Start of Data block
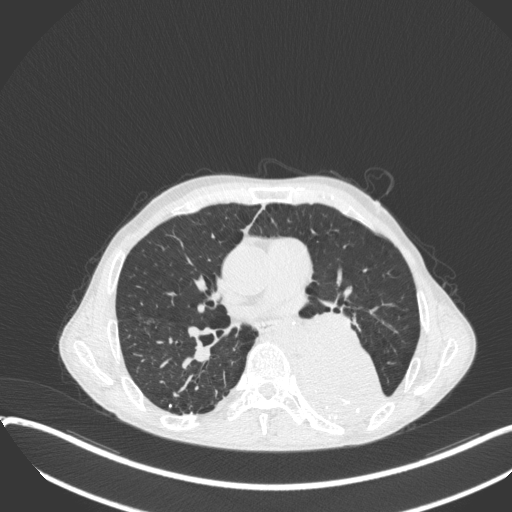
Chest CT, one axial slice; slice 196 of 400 in the series (ordered by position); reconstruction kernel B31f; lung window (W 1500 / L -600 HU); 1 mm slice thickness; 512 × 512 image matrix, field of view 400 × 400 mm. Patient: male, 57 years. Case-level facts recorded for this patient, not image findings: clinical TNM (as recorded): T4 N0 M0.
Annotated regions visible in this slice (bounding box drawn by a radiologist):
- lung tumour (recorded histology: squamous cell carcinoma): bounding box <283,332,387,421> (left, top, right, bottom; pixels)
End of Data block
> Exercise directions: The data needs to be reproduced exactly, please, apart from its pictures.

> Exercise solution:
Chest CT, one axial slice; slice 196 of 400 in the series (ordered by position); reconstruction kernel B31f; lung window (W 1500 / L -600 HU); 1 mm slice thickness; 512 × 512 image matrix, field of view 400 × 400 mm. Patient: male, 57 years. Case-level facts recorded for this patient, not image findings: clinical TNM (as recorded): T4 N0 M0.
Annotated regions visible in this slice (bounding box drawn by a radiologist):
- lung tumour (recorded histology: squamous cell carcinoma): bounding box <283,332,387,421> (left, top, right, bottom; pixels)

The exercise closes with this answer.